__RECORDS FOR THIS EXERCISE__:

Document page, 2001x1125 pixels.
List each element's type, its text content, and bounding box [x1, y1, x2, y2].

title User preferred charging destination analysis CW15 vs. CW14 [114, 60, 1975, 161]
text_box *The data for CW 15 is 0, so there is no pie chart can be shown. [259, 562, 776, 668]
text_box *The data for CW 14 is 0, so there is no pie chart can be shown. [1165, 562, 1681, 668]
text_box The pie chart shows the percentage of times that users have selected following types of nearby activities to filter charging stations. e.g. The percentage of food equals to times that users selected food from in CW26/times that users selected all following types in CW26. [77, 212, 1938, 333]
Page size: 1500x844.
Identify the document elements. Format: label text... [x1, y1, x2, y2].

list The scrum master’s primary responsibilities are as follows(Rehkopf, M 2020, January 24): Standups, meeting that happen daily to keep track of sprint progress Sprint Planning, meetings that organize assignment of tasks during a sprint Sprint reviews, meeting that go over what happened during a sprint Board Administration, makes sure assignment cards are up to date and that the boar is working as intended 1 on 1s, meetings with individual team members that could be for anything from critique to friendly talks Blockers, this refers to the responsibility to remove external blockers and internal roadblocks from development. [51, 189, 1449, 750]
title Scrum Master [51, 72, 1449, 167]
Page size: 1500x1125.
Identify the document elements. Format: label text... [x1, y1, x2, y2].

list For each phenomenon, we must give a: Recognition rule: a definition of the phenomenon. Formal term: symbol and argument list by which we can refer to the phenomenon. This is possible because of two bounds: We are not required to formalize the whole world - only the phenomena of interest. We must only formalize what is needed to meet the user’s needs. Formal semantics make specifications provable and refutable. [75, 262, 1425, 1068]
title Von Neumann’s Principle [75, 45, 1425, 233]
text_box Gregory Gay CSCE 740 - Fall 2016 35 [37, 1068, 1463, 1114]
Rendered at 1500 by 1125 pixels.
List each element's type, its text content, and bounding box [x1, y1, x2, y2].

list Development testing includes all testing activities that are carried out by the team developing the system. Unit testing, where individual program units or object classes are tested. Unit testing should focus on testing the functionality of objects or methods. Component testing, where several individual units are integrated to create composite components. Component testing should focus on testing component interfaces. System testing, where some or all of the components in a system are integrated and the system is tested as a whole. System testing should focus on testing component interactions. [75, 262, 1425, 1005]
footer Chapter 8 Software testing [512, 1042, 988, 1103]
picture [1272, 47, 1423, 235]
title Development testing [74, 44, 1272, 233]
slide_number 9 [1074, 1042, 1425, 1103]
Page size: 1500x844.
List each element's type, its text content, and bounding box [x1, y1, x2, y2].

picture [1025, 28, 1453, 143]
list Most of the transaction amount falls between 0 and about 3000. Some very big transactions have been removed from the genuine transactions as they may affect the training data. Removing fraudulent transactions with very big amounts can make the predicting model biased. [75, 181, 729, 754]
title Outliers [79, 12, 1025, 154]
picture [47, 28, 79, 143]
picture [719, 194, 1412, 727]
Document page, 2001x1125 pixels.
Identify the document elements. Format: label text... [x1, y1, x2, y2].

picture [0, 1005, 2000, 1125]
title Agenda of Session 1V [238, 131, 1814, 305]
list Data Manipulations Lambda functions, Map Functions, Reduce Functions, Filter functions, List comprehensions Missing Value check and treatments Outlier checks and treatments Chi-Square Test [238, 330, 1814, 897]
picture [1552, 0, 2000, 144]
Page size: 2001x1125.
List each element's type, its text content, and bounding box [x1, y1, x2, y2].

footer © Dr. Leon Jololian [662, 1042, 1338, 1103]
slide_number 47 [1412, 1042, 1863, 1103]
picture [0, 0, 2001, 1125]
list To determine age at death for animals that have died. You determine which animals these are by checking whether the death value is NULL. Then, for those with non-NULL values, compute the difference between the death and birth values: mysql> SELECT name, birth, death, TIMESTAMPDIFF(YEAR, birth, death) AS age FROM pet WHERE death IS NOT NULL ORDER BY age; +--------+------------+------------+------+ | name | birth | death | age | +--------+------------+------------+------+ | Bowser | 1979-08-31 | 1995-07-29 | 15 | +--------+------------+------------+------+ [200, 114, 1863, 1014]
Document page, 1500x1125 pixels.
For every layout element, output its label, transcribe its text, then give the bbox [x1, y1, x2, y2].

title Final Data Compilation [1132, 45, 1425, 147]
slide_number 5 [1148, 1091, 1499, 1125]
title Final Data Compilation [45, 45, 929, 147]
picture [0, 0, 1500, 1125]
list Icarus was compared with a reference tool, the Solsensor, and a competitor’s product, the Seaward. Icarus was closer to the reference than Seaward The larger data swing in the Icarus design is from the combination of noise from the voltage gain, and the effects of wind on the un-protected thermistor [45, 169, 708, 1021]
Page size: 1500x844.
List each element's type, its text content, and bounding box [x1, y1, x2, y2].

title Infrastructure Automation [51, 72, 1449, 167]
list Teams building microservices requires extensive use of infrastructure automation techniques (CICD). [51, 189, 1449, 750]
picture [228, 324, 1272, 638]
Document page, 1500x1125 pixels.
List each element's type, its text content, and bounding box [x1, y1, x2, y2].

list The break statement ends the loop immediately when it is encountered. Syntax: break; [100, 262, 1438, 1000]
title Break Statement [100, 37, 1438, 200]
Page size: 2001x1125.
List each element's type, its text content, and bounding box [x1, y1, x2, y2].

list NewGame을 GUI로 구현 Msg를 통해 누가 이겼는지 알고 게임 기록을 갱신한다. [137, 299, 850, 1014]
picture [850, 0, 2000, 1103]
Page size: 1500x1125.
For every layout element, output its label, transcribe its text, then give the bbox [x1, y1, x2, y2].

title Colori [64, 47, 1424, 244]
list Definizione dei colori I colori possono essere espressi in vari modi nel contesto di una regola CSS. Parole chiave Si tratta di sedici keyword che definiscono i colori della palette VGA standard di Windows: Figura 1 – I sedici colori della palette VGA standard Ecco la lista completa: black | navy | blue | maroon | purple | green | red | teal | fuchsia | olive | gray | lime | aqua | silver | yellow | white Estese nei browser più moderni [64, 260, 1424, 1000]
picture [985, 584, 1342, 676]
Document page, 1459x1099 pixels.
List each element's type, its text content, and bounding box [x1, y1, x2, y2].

__GOAL OF THE EXERCISE__: Print all the data exactly.

__TASK RESULT__:
Document page, 2001x1125 pixels.
List each element's type, its text content, and bounding box [x1, y1, x2, y2].

title User preferred charging destination analysis CW15 vs. CW14 [114, 60, 1975, 161]
text_box *The data for CW 15 is 0, so there is no pie chart can be shown. [259, 562, 776, 668]
text_box *The data for CW 14 is 0, so there is no pie chart can be shown. [1165, 562, 1681, 668]
text_box The pie chart shows the percentage of times that users have selected following types of nearby activities to filter charging stations. e.g. The percentage of food equals to times that users selected food from in CW26/times that users selected all following types in CW26. [77, 212, 1938, 333]
Page size: 1500x844.
Identify the document elements. Format: label text... [x1, y1, x2, y2].

list The scrum master’s primary responsibilities are as follows(Rehkopf, M 2020, January 24): Standups, meeting that happen daily to keep track of sprint progress Sprint Planning, meetings that organize assignment of tasks during a sprint Sprint reviews, meeting that go over what happened during a sprint Board Administration, makes sure assignment cards are up to date and that the boar is working as intended 1 on 1s, meetings with individual team members that could be for anything from critique to friendly talks Blockers, this refers to the responsibility to remove external blockers and internal roadblocks from development. [51, 189, 1449, 750]
title Scrum Master [51, 72, 1449, 167]
Page size: 1500x1125.
Identify the document elements. Format: label text... [x1, y1, x2, y2].

list For each phenomenon, we must give a: Recognition rule: a definition of the phenomenon. Formal term: symbol and argument list by which we can refer to the phenomenon. This is possible because of two bounds: We are not required to formalize the whole world - only the phenomena of interest. We must only formalize what is needed to meet the user’s needs. Formal semantics make specifications provable and refutable. [75, 262, 1425, 1068]
title Von Neumann’s Principle [75, 45, 1425, 233]
text_box Gregory Gay CSCE 740 - Fall 2016 35 [37, 1068, 1463, 1114]
Rendered at 1500 by 1125 pixels.
List each element's type, its text content, and bounding box [x1, y1, x2, y2].

list Development testing includes all testing activities that are carried out by the team developing the system. Unit testing, where individual program units or object classes are tested. Unit testing should focus on testing the functionality of objects or methods. Component testing, where several individual units are integrated to create composite components. Component testing should focus on testing component interfaces. System testing, where some or all of the components in a system are integrated and the system is tested as a whole. System testing should focus on testing component interactions. [75, 262, 1425, 1005]
footer Chapter 8 Software testing [512, 1042, 988, 1103]
picture [1272, 47, 1423, 235]
title Development testing [74, 44, 1272, 233]
slide_number 9 [1074, 1042, 1425, 1103]
Page size: 1500x844.
List each element's type, its text content, and bounding box [x1, y1, x2, y2].

picture [1025, 28, 1453, 143]
list Most of the transaction amount falls between 0 and about 3000. Some very big transactions have been removed from the genuine transactions as they may affect the training data. Removing fraudulent transactions with very big amounts can make the predicting model biased. [75, 181, 729, 754]
title Outliers [79, 12, 1025, 154]
picture [47, 28, 79, 143]
picture [719, 194, 1412, 727]
Document page, 2001x1125 pixels.
Identify the document elements. Format: label text... [x1, y1, x2, y2].

picture [0, 1005, 2000, 1125]
title Agenda of Session 1V [238, 131, 1814, 305]
list Data Manipulations Lambda functions, Map Functions, Reduce Functions, Filter functions, List comprehensions Missing Value check and treatments Outlier checks and treatments Chi-Square Test [238, 330, 1814, 897]
picture [1552, 0, 2000, 144]
Page size: 2001x1125.
List each element's type, its text content, and bounding box [x1, y1, x2, y2].

footer © Dr. Leon Jololian [662, 1042, 1338, 1103]
slide_number 47 [1412, 1042, 1863, 1103]
picture [0, 0, 2001, 1125]
list To determine age at death for animals that have died. You determine which animals these are by checking whether the death value is NULL. Then, for those with non-NULL values, compute the difference between the death and birth values: mysql> SELECT name, birth, death, TIMESTAMPDIFF(YEAR, birth, death) AS age FROM pet WHERE death IS NOT NULL ORDER BY age; +--------+------------+------------+------+ | name | birth | death | age | +--------+------------+------------+------+ | Bowser | 1979-08-31 | 1995-07-29 | 15 | +--------+------------+------------+------+ [200, 114, 1863, 1014]
Document page, 1500x1125 pixels.
For every layout element, output its label, transcribe its text, then give the bbox [x1, y1, x2, y2].

title Final Data Compilation [1132, 45, 1425, 147]
slide_number 5 [1148, 1091, 1499, 1125]
title Final Data Compilation [45, 45, 929, 147]
picture [0, 0, 1500, 1125]
list Icarus was compared with a reference tool, the Solsensor, and a competitor’s product, the Seaward. Icarus was closer to the reference than Seaward The larger data swing in the Icarus design is from the combination of noise from the voltage gain, and the effects of wind on the un-protected thermistor [45, 169, 708, 1021]
Page size: 1500x844.
List each element's type, its text content, and bounding box [x1, y1, x2, y2].

title Infrastructure Automation [51, 72, 1449, 167]
list Teams building microservices requires extensive use of infrastructure automation techniques (CICD). [51, 189, 1449, 750]
picture [228, 324, 1272, 638]
Document page, 1500x1125 pixels.
List each element's type, its text content, and bounding box [x1, y1, x2, y2].

list The break statement ends the loop immediately when it is encountered. Syntax: break; [100, 262, 1438, 1000]
title Break Statement [100, 37, 1438, 200]
Page size: 2001x1125.
List each element's type, its text content, and bounding box [x1, y1, x2, y2].

list NewGame을 GUI로 구현 Msg를 통해 누가 이겼는지 알고 게임 기록을 갱신한다. [137, 299, 850, 1014]
picture [850, 0, 2000, 1103]
Page size: 1500x1125.
For every layout element, output its label, transcribe its text, then give the bbox [x1, y1, x2, y2].

title Colori [64, 47, 1424, 244]
list Definizione dei colori I colori possono essere espressi in vari modi nel contesto di una regola CSS. Parole chiave Si tratta di sedici keyword che definiscono i colori della palette VGA standard di Windows: Figura 1 – I sedici colori della palette VGA standard Ecco la lista completa: black | navy | blue | maroon | purple | green | red | teal | fuchsia | olive | gray | lime | aqua | silver | yellow | white Estese nei browser più moderni [64, 260, 1424, 1000]
picture [985, 584, 1342, 676]
Document page, 1459x1099 pixels.
List each element's type, its text content, and bounding box [x1, y1, x2, y2].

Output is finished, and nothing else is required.